Dark sky tourism is growing in popularity, and not just among amateur astronomers and astrophysicists. Instead, many of those looking for Mother Nature’s version of a star-studded evening are often weary city dwellers looking to escape the bright lights of home.
Regardless of motivation or background, star gazers of all stripes have plenty to be excited about as August is shaping up to be a truly stellar month for dark sky enthusiasts, with the gas giant planets Jupiter and Saturn especially bright, and the Perseid meteor shower at its annual peak.
Jupiter and Saturn, the fifth and sixth planets from the Sun respectively, are both in opposition to the Earth this month. Opposition occurs when, from the perspective from Earth, the Sun and planet in opposition are directly opposite from each other. From the perspective of the Sun, the planet in opposition would be seen directly behind the Earth. Both planets appear brighter during this period because opposition roughly coincides with the time they are closest to Earth. Saturn will reach opposition on August 2, while Jupiter will do the same August 19.
The dates of the two planetary oppositions bookend the peak display of the Perseid meteor shower. Meteor showers occur when the Earth passes through the debris and dust left behind by a large comet (the Swift-Tuttle comet for the Perseid shower). The dust and debris burn and disintegrate upon crashing into the atmosphere, and are seen from Earth as glowing streaks across the night sky. Anywhere from 60 to 100 of these meteoroids will visible every hour on the peak nights of August 11, 12, and 13. Best viewing times are the hours after midnight and just before dawn. As an added bonus, the skies will be extra dark because there will be no moon during this period.
So where are some of the best dark sky tourism spots to take in August’s abundance of nightly entertainment? It turns out there are plenty of places and not just in isolated spots in the middle of nowhere.
According to the International Dark-Skies Association (IDSA), a good place to start domestically is the National Parks system. Some of the more popular National Parks like Death Valley in California, Grand Canyon in Arizona, and Big Bend in Texas are recognized by the IDSA for their dark night skies and lack of light pollution. These parks are popular, though, and not the ideal destination if you’re looking to beat the crowds. One place you can find solitude is Great Basin National Park. Its remote location in eastern Nevada ensures quiet and breathing room in this small hidden gem.
For a truly rugged and unique experience, though, leave the National Parks behind and head to the Central Idaho Dark Sky Reserve in the Sawtooth Mountains. The reserve encompasses two recognized Wilderness Areas ensuring as little encroachment from light and other forms of pollution that come with civilization. Another truly special site for viewing night skies is the Boundary Waters Canoe Area Wilderness in the Superior National Forest in northeastern Minnesota. You can enjoy the million acres of lakes, streams, trees, and towering rock formations during the day, while marveling at the brilliance of the Milky Way at night.

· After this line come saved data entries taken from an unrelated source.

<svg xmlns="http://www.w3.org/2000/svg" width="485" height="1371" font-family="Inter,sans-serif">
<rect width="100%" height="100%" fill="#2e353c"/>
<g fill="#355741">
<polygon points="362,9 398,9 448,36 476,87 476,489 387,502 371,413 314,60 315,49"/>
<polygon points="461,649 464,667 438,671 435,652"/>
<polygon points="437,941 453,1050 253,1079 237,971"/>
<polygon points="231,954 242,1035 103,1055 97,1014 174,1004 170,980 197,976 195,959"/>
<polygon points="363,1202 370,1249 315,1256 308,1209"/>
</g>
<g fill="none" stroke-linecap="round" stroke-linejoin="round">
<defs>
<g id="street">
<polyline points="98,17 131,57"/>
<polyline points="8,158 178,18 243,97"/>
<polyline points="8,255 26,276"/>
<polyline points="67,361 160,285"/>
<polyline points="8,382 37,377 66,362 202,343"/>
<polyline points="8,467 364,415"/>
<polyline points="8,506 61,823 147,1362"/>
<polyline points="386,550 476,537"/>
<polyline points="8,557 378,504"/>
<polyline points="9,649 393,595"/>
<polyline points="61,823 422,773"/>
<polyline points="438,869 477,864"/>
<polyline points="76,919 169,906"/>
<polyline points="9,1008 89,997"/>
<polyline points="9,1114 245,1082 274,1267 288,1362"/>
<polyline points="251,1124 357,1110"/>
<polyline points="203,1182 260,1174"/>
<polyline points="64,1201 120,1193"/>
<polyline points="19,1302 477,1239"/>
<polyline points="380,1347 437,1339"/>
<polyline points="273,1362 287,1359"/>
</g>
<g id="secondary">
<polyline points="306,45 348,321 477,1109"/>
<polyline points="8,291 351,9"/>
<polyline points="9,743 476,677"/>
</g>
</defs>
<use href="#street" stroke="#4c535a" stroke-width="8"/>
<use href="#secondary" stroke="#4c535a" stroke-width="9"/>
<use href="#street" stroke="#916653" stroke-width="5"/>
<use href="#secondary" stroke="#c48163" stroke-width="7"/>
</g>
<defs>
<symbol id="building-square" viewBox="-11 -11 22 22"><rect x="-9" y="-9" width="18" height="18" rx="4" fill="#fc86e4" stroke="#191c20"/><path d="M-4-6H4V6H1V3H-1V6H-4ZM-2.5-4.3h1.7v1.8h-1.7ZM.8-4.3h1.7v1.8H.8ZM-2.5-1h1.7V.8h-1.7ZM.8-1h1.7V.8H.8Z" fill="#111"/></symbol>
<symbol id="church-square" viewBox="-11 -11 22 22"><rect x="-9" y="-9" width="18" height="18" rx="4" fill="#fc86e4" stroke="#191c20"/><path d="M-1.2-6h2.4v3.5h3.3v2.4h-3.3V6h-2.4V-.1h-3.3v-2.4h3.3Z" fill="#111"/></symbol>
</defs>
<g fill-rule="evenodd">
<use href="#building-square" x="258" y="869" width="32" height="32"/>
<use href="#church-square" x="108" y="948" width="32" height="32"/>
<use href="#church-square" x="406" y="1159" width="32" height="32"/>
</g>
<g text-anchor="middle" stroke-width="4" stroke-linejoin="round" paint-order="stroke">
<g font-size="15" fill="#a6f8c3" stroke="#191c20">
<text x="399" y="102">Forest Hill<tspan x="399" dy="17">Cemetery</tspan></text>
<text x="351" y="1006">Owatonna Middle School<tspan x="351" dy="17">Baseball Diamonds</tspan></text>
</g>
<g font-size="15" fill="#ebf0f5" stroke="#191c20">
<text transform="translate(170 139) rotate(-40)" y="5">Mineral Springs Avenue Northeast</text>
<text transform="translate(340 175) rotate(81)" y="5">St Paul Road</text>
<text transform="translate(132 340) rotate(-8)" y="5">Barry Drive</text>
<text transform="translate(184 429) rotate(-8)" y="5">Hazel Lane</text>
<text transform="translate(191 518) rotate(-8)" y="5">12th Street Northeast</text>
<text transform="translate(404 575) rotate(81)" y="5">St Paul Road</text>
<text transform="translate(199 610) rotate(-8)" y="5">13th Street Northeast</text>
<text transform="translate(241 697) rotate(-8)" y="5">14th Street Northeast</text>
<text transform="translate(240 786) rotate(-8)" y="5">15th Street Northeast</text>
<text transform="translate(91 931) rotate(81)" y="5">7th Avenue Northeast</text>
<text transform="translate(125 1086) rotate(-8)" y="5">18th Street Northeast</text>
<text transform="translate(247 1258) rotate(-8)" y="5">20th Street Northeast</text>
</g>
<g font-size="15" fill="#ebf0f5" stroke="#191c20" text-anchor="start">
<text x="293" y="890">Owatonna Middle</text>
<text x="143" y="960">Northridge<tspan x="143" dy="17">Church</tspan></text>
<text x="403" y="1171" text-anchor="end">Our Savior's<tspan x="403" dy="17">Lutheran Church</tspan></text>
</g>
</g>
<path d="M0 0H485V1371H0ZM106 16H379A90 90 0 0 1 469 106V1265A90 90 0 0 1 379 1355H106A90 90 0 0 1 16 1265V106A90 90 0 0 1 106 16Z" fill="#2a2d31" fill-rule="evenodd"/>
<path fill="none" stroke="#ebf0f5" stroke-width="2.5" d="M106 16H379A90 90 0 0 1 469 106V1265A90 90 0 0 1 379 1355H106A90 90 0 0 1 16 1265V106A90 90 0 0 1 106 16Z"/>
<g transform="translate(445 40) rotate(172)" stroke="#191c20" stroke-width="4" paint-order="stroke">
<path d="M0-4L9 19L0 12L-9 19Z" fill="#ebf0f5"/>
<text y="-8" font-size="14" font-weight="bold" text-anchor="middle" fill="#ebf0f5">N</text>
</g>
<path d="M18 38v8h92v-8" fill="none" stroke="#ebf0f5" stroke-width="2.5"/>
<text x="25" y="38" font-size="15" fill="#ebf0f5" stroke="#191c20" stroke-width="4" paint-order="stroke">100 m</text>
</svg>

If you’re looking for something a little closer to home and the comforts of the big city or your fave LGBTQ+ travel destination, here are a few dark sky locales that won’t break your budget or time off.
The LGBTQ+ desert oasis has some of the best dark sky viewing in the civilized portions of Southern California. Joshua Tree National Park is a prime location to pitch a tent and watch the night skies. And due south of Palm Springs is the Anza-Borrego California State Park. This massive desert preserve is the largest state park in California, and has some of the best night skies. For those looking to stay closer to the action, there’s always the Rancho Mirage Library & Observatory just not far from downtown Palm Springs.

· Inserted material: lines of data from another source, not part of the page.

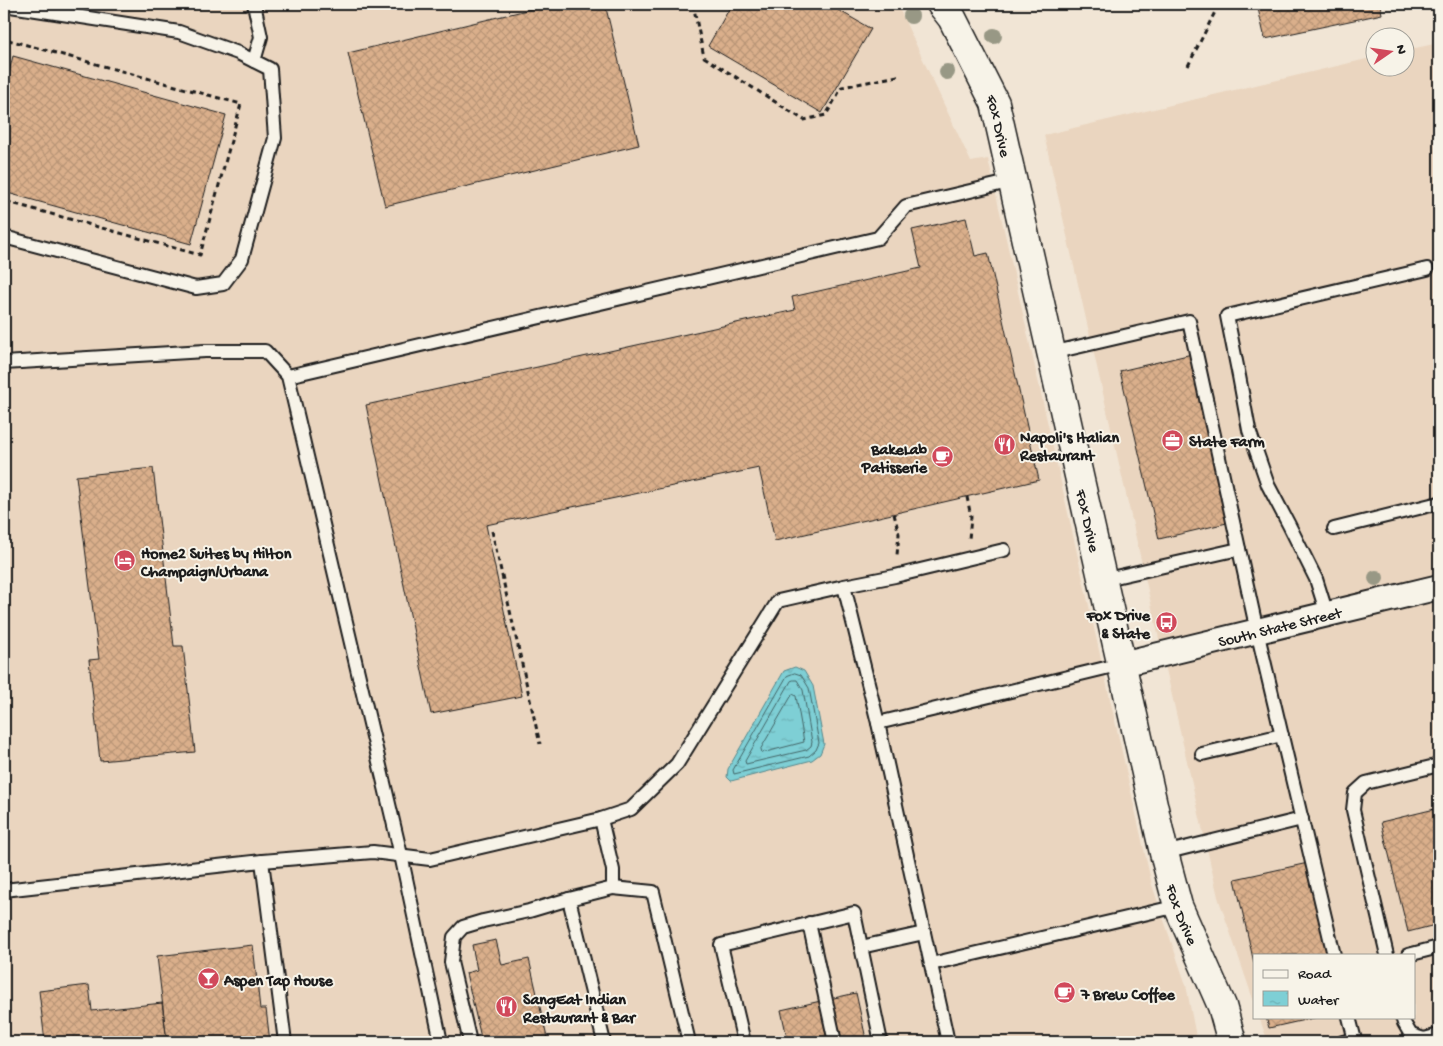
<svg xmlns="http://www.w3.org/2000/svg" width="1443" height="1046" viewBox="0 0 1443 1046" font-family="'Gochi Hand',sans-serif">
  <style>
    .built { fill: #ead5bf }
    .water { fill: url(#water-ripples); stroke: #57878b }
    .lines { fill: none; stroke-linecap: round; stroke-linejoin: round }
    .shore { stroke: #436466; stroke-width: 1 }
    .building { fill: url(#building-cross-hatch); stroke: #1c1c1c }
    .lane-casing { stroke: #1c1c1c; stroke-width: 16 }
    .street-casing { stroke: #1c1c1c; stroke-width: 28 }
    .secondary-casing { stroke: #1c1c1c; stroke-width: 31 }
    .path { stroke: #1c1c1c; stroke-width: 3; stroke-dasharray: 5 4; stroke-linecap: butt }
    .lane { stroke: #f7f3e8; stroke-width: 12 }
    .street { stroke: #f7f3e8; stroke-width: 24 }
    .secondary { stroke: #f7f3e8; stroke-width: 28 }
    .tree { fill: #989885 }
    .labels { text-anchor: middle; stroke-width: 4; stroke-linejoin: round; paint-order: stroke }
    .street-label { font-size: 16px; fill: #1c1c1c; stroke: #f7f3e8 }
    .poi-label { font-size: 16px; font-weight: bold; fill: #1c1c1c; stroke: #f7f3e8; text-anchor: start }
  </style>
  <defs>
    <pattern id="water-ripples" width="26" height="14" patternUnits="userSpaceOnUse" patternTransform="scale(1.25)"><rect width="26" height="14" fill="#7ecfd5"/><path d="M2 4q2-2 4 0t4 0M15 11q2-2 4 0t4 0" fill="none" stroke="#6cb1b6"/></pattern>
    <pattern id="building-cross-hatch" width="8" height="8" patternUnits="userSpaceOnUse" patternTransform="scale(1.25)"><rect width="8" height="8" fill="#daaf8b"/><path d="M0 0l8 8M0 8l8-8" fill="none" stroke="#ba9677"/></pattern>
  </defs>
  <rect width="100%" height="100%" fill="#f1e5d5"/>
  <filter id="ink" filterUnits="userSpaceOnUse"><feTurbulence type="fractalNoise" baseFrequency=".02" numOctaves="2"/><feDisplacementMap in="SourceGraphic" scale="10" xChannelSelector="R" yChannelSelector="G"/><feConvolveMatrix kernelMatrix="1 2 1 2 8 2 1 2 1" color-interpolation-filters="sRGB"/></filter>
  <g filter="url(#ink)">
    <g class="built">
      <polygon points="4,4 897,4 971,162 988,159 1152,885 1186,985 1197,1042 4,1042"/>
      <polygon points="1439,43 1439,1042 1268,1042 1259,1017 1414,1017 1414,955 1254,955 1254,1002 1218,897 1044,135 1375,57 1376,68 1406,68 1406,50"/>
    </g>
    <polygon class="water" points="795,667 804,671 813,686 824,744 820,754 812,760 731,781 727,777 728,769 784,671"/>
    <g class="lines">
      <g class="shore">
        <polygon points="795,673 801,675 809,688 819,743 816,750 809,756 734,774 733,770 787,676"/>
        <polygon points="794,680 797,680 803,690 812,742 811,746 806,750 746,764 745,761 791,681"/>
        <polygon points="793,694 796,696 804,742 762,753 761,749"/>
      </g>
    </g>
    <g class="building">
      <polygon points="552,4 605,4 639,145 385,206 348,53"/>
      <polygon points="732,4 828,4 871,29 822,113 708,46"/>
      <polygon points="1257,4 1380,4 1382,14 1265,39"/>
      <polygon points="13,56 226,115 191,244 4,192 4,91"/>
      <polygon points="966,218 975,256 988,253 1039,480 775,541 759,468 486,525 522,696 431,714 366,405 795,310 792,297 921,268 912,230"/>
      <polygon points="1192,354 1231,522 1159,539 1120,371"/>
      <polygon points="153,468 174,646 183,646 195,752 100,761 89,660 99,659 76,476"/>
      <polygon points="1439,808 1439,924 1408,932 1381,822"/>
      <polygon points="1308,863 1329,955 1254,955 1254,963 1235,879"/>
      <polygon points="496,940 502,965 529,959 548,1042 482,1042 466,973 477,970 472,945"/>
      <polygon points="253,945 260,1009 266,1009 270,1042 167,1042 157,956"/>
      <polygon points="89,985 92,1011 162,1003 167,1042 45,1042 39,991"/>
      <polygon points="856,993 866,1039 850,1042 788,1042 781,1010"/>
      <polygon points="1266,1017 1318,1017 1269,1028"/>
    </g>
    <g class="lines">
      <defs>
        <g id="lane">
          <polyline points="4,5 179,32 238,53 270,69 275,138 242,259 223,284 196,288 4,237"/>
          <polyline points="254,61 261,37 254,4"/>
          <polyline points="1051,353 1189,321 1257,631 1334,955"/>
          <polyline points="4,363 205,351 265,351 288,376 401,855 441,1042"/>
          <polyline points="288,376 878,238 906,206 1013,181"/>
          <polyline points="1334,529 1439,503"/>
          <polyline points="1102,580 1239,549"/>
          <polyline points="844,586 895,576 1004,550"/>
          <polyline points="1327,614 1316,579 1289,525 1268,485 1249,430 1239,376 1227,316 1427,269"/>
          <polyline points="878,723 948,1042"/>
          <polyline points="1202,754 1282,735"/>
          <polyline points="601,819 613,870 613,888 569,899 604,1042"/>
          <polyline points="1164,853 1302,819"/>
          <polyline points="262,861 285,1042"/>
          <polyline points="613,888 653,892 689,1042"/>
          <polyline points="4,890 262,861 373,852 430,859 601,819 631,809 677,764 778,601 844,586 878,723 1122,664"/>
          <polyline points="809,923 835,1042"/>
          <polyline points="861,947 924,933"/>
          <polyline points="1387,955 1353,810 1355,793 1366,783 1439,765"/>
          <polyline points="1408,955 1439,947"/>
          <polyline points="931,964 1178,906"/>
          <polyline points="1402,1017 1404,1023 1411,1035 1424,1039 1439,1035"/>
          <polyline points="470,1042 451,962 454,937 463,927 483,921 529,911 569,899"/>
          <polyline points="744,1042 721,945 854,913 881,1042"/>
          <polyline points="1343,1042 1355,1040 1349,1017"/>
        </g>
        <g id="street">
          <path id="s1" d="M 1122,664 L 1439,587"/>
        </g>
        <g id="secondary">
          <path id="s2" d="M 941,4 L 952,18 L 995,103 L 1164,853 L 1178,906 L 1222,1006 L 1232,1042"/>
        </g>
      </defs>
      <use href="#lane" class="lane-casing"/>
      <use href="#street" class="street-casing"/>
      <use href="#secondary" class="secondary-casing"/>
      <g class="path">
        <polyline points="693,4 704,57 804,120 826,115 842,87 898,76"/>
        <polyline points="4,45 5,39 241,104 200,255 4,201"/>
        <polyline points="1188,66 1219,4"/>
        <polyline points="967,497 971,517 969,539"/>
        <polyline points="894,514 899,534 897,555"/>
        <polyline points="492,531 540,744"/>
      </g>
      <use href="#lane" class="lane"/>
      <use href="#street" class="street"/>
      <use href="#secondary" class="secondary"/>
    </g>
    <g class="tree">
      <circle cx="911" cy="16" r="8"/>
      <circle cx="994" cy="36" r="8"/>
      <circle cx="947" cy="72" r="8"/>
      <circle cx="1376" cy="578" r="8"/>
    </g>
  </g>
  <defs>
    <symbol id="office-disc" viewBox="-11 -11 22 22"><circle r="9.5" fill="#d1495b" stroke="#f7f3e8"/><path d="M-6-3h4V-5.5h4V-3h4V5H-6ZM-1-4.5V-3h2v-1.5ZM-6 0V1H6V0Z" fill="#fff"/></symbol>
    <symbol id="restaurant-disc" viewBox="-11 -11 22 22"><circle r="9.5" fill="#d1495b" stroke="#f7f3e8"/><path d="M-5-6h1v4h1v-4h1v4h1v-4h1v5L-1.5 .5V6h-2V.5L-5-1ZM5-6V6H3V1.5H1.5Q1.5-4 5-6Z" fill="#fff"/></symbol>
    <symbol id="cafe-disc" viewBox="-11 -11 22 22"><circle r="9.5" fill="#d1495b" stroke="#f7f3e8"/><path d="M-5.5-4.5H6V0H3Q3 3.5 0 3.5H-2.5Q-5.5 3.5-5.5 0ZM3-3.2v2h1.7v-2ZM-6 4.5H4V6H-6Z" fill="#fff"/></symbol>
    <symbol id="hotel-disc" viewBox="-11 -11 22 22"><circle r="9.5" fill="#d1495b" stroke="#f7f3e8"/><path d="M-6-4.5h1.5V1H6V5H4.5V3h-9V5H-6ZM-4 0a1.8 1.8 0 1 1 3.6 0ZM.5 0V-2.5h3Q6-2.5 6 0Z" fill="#fff"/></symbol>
    <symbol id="bus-disc" viewBox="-11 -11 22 22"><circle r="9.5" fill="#d1495b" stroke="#f7f3e8"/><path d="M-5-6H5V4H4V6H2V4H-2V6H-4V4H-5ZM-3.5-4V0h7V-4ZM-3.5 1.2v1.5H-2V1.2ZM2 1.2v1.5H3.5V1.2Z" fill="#fff"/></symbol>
    <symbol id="bar-disc" viewBox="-11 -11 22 22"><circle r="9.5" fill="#d1495b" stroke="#f7f3e8"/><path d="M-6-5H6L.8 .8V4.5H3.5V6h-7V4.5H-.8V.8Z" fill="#fff"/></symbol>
  </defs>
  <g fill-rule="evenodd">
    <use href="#office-disc" x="1160" y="428" width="25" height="25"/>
    <use href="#restaurant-disc" x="992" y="432" width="25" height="25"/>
    <use href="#cafe-disc" x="930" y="444" width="25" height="25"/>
    <use href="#hotel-disc" x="112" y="548" width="25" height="25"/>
    <use href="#bus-disc" x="1154" y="610" width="25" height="25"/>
    <use href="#bar-disc" x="196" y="966" width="25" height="25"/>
    <use href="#cafe-disc" x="1052" y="980" width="25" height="25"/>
    <use href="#restaurant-disc" x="494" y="994" width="25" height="25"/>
  </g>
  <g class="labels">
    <g class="street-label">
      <text dy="6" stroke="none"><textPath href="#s2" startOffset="136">Fox Drive</textPath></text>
      <text dy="6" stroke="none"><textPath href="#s2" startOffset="541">Fox Drive</textPath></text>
      <text dy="6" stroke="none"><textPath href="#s1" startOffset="162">South State Street</textPath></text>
      <text dy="6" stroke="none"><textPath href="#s2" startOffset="946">Fox Drive</textPath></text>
    </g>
    <g class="poi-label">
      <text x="1020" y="442">Napoli's Italian<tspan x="1020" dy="18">Restaurant</tspan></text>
      <text x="1189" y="446">State Farm</text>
      <text x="927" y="454" text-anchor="end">BakeLab<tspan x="927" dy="18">Patisserie</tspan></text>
      <text x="141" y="558">Home2 Suites by Hilton<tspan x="141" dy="18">Champaign/Urbana</tspan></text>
      <text x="1150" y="620" text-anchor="end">Fox Drive<tspan x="1150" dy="18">&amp; State</tspan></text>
      <text x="224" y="985">Aspen Tap House</text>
      <text x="1081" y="999">7 Brew Coffee</text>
      <text x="523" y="1004">SangEat Indian<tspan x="523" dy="18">Restaurant &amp; Bar</tspan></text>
    </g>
  </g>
  <rect width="1443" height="1046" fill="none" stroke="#f7f3e8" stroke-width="20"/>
  <rect x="10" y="10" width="1423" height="1026" fill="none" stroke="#1c1c1c" stroke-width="2" filter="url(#ink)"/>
  <rect x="1253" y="954" width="162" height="65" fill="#f7f3e8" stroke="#9f9d96"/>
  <rect x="1263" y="970" width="25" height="8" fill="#f7f3e8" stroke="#9f9d96"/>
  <text x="1298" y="978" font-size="15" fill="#1c1c1c">Road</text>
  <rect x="1263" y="991" width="25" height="15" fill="url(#water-ripples)" stroke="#9f9d96"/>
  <text x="1298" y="1004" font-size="15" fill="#1c1c1c">Water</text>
  <g transform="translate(1390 52) rotate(77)"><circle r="24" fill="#f7f3e8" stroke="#9f9d96"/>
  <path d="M0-4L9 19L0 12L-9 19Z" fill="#d1495b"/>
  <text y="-8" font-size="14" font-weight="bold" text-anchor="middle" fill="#1c1c1c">N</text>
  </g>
</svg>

The 54,000 acres of Kissimmee Prairie Preserve State Park protects and nurtures one of the last naturally intact dry prairie ecosystems in the state, and the wide open expanses of land away from developed areas result in some of the best stargazing areas in the state. It’s also a more than manageable drive from the Miami Beach area.
The Appalachian Mountain Club (AMC) Maine Woods Initiative lands are privately held tracts in the North Maine Woods region of the state which the AMC manages and preserves for public use and research. They also work to protect their dark skies as well, which they describe as some of the best west of the Great Prairie region of the country.